At the heart of President Ruto's warning is the recognition that many parastatals have become a drain on the Exchequer, with some making losses for years without any clear plans for improvement.

The president made it clear that the government will engage in an elaborate consolidation process aimed at stopping duplicity of functions and eliminating excess capacity.

This process is expected to result in significant job losses, with CEOs, board chairpersons and members, as well as excess staff in the targeted agencies, being the first to be affected.

READ: 4 best-performing parastals in Kenya

The scope of the reforms is substantial, with up to 140 parastatals facing the prospect of being merged or wound up.

In addition to the threat of closure, President Ruto has also directed parastatal chief executives to reduce their recurrent budgets by 30% and ordered commercial corporations to remit 80% of their profits after tax to the National Treasury.

Regulatory institutions were instructed to remit 90% of their surplus funds to the Treasury.

This is aimed at reining in wasteful expenditure and ensuring that state corporations contribute meaningfully to the national coffers.

The president's warning was not limited to loss-making parastatals alone. He has also cautioned profitable corporations against wasteful expenditure, including financing largesse in their parent ministries and unnecessary procurement.

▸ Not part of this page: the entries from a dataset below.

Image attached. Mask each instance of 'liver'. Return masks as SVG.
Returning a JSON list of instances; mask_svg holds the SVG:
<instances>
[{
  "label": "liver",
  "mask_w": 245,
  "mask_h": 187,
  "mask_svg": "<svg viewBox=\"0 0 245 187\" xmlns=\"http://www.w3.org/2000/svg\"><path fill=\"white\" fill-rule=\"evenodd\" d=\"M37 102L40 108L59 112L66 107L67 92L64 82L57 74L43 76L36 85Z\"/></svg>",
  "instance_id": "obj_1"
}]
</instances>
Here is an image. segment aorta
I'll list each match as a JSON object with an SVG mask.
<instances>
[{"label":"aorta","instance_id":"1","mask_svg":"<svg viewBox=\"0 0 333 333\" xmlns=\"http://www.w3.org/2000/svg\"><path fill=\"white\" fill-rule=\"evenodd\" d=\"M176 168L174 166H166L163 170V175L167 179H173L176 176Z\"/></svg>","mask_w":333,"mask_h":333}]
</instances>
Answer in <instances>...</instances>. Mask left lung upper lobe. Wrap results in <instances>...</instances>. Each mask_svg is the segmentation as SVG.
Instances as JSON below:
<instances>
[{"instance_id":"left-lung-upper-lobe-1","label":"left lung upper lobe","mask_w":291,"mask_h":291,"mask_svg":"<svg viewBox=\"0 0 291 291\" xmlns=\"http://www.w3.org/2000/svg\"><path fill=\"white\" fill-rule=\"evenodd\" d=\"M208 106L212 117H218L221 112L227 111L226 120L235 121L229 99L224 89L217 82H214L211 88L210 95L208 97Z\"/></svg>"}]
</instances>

This comprehensive approach to reforming state corporations reflects the government's determination to live within its means, reduce its debt burden, and ensure that public resources are utilised in a more efficient and effective manner.

As Kenya embarks on this radical overhaul of its state-owned enterprises, the stakes are high, and the outcomes will be closely watched.

The success of these reforms will depend on the government's ability to implement them effectively, minimise job losses, and ensure that the resulting entities are more efficient, accountable, and aligned with national objectives.